The U.S. economy remained resilient, with PMIs in expansionary territory and employment data consistently exceeding expectations. April CPI rose 3.8% y0y, the highest since June 2023, driven by energy, while core CPI increased 2.8%, indicating limited pass-through to broader goods. However, producer inflation was more pronounced, with PPI surging 6%, well above expectations. Treasury yields rose sharply, with the 10-year and 30-year surpassing 4.5% and 5%, respectively, effectively tightening financial conditions ahead of Fed leadership transition.

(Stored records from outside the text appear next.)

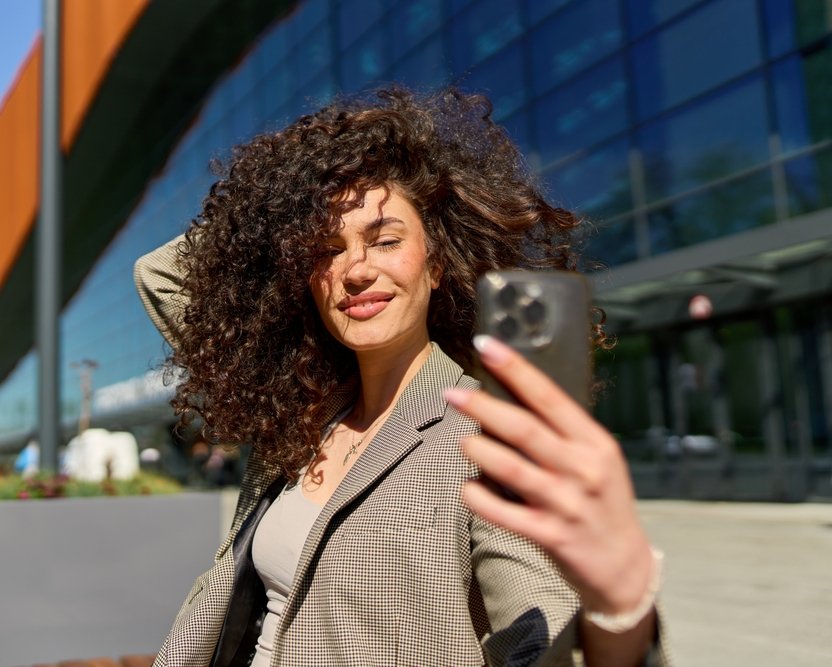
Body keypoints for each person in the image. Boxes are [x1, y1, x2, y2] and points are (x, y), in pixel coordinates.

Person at [135, 88, 669, 666]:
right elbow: (161, 275)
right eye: (325, 250)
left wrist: (620, 615)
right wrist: (277, 206)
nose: (356, 269)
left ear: (436, 263)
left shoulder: (482, 436)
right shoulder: (301, 410)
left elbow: (536, 641)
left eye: (385, 240)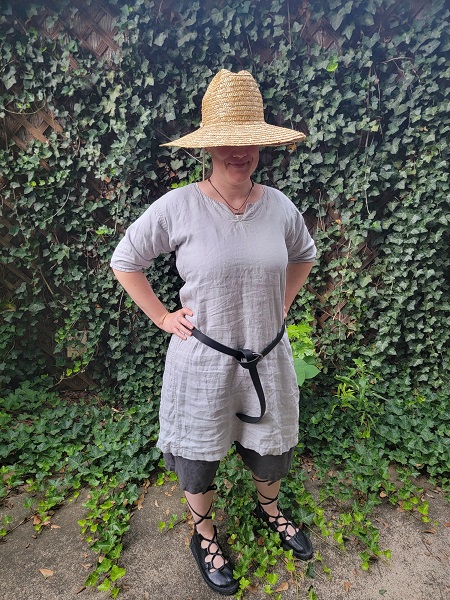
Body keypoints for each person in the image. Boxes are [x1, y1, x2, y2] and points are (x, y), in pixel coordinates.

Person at [111, 68, 316, 596]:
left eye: (247, 140)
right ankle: (202, 530)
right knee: (198, 457)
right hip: (203, 361)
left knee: (270, 450)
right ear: (209, 146)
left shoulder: (279, 207)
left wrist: (284, 302)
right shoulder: (180, 206)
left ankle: (269, 508)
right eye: (227, 140)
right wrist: (162, 316)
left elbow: (304, 256)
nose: (237, 151)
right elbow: (126, 258)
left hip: (267, 357)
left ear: (259, 146)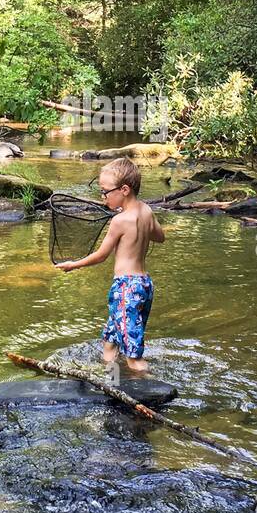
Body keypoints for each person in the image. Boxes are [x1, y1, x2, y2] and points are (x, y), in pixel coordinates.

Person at [55, 158, 164, 372]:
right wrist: (140, 231)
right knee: (111, 339)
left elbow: (101, 255)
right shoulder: (146, 211)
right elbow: (159, 237)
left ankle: (147, 388)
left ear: (124, 189)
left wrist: (73, 265)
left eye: (105, 191)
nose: (102, 196)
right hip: (144, 285)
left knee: (133, 355)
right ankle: (111, 378)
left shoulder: (119, 221)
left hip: (125, 288)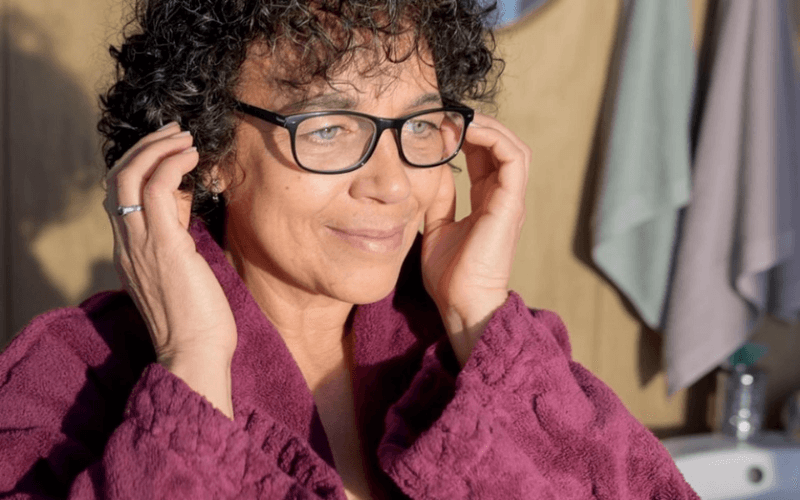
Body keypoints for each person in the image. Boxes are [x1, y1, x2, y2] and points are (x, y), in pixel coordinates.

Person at [0, 0, 698, 498]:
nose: (393, 185)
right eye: (330, 128)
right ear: (207, 149)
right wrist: (192, 367)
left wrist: (476, 315)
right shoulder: (65, 381)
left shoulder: (489, 353)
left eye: (421, 126)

Gold retreated under yield pressure, while copper advanced on AI-driven demand and tariff support. Mining equities diverged, with Hong Kong-listed names particularly impacted by liquidity pressures and compressed valuations. AI remains the dominant market theme, especially in memory semiconductors, where structural supply-demand shifts continue to support leading players.
Entering June, stronger-than-expected nonfarm payrolls shifted rate expectations toward renewed tightening by year-end, triggering cross-asset volatility. Reports of China planning RMB 2 trillion in data center investment may catalyze the next leg of the AI cycle. Gold remains under multiple headwinds, with catalysts such as a reopening of the Strait or weaker U.S. data needed to reverse sentiment; attention will focus on upcoming Fed communication under new leadership.